0018 Koyason


There is a train that leaves Osaka, carrying passengers south and eventually making its way to a station just across the Kinokawa river.

There is a cable car, which leaves from that train station, that slowly climbs the mountain at an unlikely angle, until it reaches a smaller station.

There is a half-empty bus whose driver deftly navigates winding, narrow roads as it enters a town and begins to make more frequent stops along a wider road, dotted with temples, vans, and small trucks.

One of the temples has an entranceway about seven, large stones wide, pitched at a slight incline toward the back gate and an open, gray field of meticulously raked gravel. Bright green trees and shrubs line the perimeter along a path to the door.

There is a smiling, soft-spoken fellow at the front desk to greet you by name and explain everything that merits an explanation before leading you to the stairs that give and creak under the weight of three people, two carrying modestly-sized backpacks.

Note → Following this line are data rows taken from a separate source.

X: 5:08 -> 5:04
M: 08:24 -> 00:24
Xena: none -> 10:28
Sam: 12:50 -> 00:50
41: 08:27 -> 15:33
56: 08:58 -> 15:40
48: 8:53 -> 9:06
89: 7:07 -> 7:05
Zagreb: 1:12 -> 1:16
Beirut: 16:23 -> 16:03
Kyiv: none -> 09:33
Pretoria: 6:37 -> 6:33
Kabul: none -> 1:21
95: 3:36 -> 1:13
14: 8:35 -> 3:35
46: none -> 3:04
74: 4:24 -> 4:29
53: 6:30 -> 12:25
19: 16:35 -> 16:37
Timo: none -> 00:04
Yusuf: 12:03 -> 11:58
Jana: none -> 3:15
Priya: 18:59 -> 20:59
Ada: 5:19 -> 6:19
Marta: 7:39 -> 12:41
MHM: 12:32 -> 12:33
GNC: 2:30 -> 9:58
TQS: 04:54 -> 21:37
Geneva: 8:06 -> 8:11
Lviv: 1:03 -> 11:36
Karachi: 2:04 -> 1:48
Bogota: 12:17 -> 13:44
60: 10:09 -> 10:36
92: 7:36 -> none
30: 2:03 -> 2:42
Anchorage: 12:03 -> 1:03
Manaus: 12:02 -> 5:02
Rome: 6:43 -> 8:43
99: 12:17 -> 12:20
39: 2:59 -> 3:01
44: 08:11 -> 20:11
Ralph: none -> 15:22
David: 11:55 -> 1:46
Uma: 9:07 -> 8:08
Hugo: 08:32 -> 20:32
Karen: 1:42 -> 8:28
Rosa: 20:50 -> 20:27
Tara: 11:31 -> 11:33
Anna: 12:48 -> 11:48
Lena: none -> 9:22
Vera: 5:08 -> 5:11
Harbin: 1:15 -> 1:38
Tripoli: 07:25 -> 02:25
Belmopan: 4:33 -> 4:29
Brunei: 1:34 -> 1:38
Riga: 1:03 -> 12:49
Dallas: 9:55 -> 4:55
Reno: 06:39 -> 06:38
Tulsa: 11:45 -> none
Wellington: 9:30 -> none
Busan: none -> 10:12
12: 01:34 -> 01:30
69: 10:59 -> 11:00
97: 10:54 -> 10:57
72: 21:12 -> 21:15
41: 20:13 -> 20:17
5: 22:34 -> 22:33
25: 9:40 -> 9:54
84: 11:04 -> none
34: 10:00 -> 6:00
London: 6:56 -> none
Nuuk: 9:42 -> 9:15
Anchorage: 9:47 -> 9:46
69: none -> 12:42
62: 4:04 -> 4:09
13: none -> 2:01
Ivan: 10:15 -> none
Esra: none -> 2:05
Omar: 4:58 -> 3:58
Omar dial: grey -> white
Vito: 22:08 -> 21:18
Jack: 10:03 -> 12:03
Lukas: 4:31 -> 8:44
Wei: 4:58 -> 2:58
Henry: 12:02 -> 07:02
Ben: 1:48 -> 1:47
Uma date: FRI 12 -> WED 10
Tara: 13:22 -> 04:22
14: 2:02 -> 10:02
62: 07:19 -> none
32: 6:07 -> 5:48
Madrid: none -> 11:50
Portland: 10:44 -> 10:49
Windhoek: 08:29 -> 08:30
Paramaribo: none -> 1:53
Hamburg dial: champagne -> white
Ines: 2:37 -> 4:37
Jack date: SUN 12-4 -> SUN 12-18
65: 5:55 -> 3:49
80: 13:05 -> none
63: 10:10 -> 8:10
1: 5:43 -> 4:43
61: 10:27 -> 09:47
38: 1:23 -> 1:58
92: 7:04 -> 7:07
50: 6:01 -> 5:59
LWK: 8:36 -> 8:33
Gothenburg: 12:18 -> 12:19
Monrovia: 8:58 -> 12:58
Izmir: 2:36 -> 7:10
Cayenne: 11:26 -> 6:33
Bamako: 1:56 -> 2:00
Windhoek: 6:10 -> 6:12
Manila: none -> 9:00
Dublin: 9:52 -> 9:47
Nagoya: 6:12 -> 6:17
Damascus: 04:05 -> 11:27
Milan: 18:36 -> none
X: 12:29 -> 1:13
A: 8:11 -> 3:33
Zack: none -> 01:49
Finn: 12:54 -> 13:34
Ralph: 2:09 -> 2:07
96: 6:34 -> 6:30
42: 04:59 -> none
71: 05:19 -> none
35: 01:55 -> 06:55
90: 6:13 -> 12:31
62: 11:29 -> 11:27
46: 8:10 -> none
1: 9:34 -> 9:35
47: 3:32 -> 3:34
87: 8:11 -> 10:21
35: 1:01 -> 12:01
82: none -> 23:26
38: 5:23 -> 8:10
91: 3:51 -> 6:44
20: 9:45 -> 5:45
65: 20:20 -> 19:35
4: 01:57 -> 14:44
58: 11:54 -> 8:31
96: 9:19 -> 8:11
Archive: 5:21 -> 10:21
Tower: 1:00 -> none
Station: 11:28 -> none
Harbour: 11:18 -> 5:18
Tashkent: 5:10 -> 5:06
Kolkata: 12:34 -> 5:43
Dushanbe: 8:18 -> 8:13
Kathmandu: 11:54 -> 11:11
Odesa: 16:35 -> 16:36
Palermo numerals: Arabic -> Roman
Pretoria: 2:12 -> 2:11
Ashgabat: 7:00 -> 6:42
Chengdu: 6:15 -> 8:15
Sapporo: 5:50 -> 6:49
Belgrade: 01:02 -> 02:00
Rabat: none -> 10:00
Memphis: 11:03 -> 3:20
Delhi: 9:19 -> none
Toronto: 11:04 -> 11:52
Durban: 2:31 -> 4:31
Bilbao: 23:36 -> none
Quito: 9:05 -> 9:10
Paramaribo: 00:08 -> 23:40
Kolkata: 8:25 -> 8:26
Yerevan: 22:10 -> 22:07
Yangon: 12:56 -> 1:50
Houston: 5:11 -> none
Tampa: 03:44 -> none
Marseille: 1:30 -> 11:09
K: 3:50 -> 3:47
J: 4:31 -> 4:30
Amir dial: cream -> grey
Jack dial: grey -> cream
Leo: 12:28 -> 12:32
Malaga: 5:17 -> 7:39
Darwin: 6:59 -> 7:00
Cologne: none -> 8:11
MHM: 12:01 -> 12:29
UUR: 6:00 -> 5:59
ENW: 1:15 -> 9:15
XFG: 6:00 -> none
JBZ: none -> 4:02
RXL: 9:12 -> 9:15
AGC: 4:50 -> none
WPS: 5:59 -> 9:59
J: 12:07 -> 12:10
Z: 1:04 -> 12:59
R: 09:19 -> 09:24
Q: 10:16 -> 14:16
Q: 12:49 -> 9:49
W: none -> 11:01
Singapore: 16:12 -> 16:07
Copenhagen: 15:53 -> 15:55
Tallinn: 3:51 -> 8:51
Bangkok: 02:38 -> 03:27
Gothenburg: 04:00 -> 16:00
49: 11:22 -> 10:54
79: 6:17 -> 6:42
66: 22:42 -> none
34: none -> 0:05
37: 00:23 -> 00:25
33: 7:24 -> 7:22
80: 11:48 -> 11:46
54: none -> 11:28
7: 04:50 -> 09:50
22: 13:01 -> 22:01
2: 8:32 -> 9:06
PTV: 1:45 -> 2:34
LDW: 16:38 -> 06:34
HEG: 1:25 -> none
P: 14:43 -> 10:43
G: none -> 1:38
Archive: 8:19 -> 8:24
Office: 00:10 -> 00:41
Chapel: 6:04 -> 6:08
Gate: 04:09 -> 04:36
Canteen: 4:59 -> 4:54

And then there is the room where the floors are silent and the tatami mats are soft underfoot. On the far end, there is a wall that is also a door, made of wood and paper, that slides open and reveals a smaller sitting area with a well-polished wooden floor. There is a table that sits between two large, low chairs made of wicker and bent wood.

The two chairs face each other, as if in a conversation, somehow ignoring the view from the window behind them.

And there is that window behind those chairs: a sprawling, four-panel window that looks out over a courtyard and draws your eyes higher up the mountain, chasing the tree lines as they rise toward the sky.

A view from a second story window, above a courtyard, that looks onto the rising tree lines of a mountain.